Namun, fenomena ini nggak cuma terjadi di Indonesia, Guys. Startup di India, Amerika Serikat, dan negara-negara Eropa pun bernasib sama. Menurut Layoffs.fyi yang menelusuri angka PHK di bisnis teknologi, selama bulan April-Mei 2022 ada sekitar 17 ribu karyawan startup di seluruh dunia kehilangan pekerjaannya.

Alasan kondisi ekonomi makro dan reorganisasi sumber daya manusia (SDM) jadi latar belakang manajemen startup melakukan efisiensi. Hal ini lantas dikaitkan dengan tech bubble burst atau letusan gelembung tekno yang menerpa perusahaan dotcom di awal milenium sekitar tahun 2000-2001.

Kita semua tahu, saat itu adalah masa berkembangnya internet dan menjamurnya bisnis website. Para investor pun tanpa ragu menggelontorkan aliran dana untuk perusahaan berbasis internet. Akibatnya, nilai pasar perusahaan jauh di atas nilai mereka yang sebenarnya. Padahal model bisnis mereka masih belum stabil. Singkat kata, saham perusahaan-perusahaan itu anjlok di indeks Nasdaq (pasar saham elektronik tertua di dunia yang berpusat di New York, AS) dan nggak sedikit yang bangkrut serentak. Apakah hal yang sama juga terjadi dengan bisnis startup belakangan ini?

Koreksi Pasar

Menurut CEO Mandiri Capital Indonesia, Eddi Danusaputro, gelombang PHK startup ini sangat berbeda dengan tech bubble burst yang terjadi pada bisnis dotcom di tahun 2000-2001.  

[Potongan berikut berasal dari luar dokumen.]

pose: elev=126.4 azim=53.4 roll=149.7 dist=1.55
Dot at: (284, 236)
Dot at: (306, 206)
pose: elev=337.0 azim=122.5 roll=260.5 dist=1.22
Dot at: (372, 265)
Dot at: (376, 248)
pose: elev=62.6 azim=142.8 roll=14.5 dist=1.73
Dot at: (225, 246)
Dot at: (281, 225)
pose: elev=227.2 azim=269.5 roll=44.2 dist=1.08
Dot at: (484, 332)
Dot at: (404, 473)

“Ada kondisi makroekonomi yang sedang terjadi di global, termasuk regulasi, perang, pandemi, itu kan menyebabkan harga barang, komoditas naik. Ketika komoditas naik, menyebabkan inflasi. Inflasi menyebabkan bank sentral menaikkan suku bunga. Suku bunga (naik) kan artinya likuiditas berkurang, karena cost capital kan lebih mahal. Akibatnya, investor semakin selektif melakukan investasi ke startup. Jadinya, startup yang tadinya bisa menggantungkan diri pada investor, kapan aja bisa melakukan fundraising, sekarang kan udah nggak bisa,” Eddi menjelaskan.

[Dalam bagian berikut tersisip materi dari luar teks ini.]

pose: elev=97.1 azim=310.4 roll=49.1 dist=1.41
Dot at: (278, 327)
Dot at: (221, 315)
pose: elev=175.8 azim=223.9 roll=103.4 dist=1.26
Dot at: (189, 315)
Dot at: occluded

Meski begitu, Eddi mewakili pihak investor, menganggap apa yang dialami startup belakangan ini merupakan hal wajar yang biasa terjadi dalam siklus koreksi pasar. Bukan pertanda berakhirnya masa kejayaan bisnis startup.

“Iya, semacam siklus biasa sih. Ekosistem startup kita kan baru berumur berapa? 10-12 tahun kan?” ujar Eddi. "Jadi kita belum mengalami ada koreksi, padahal di asset class yang lain, baik itu saham, emas, komoditas, properti, apapun investment asset class-nya itu lazim kan terjadi koreksi, siklus. Kita belum pernah mengalami aja nih startup. Menurut saya ini wajar terjadi,” katanya lagi.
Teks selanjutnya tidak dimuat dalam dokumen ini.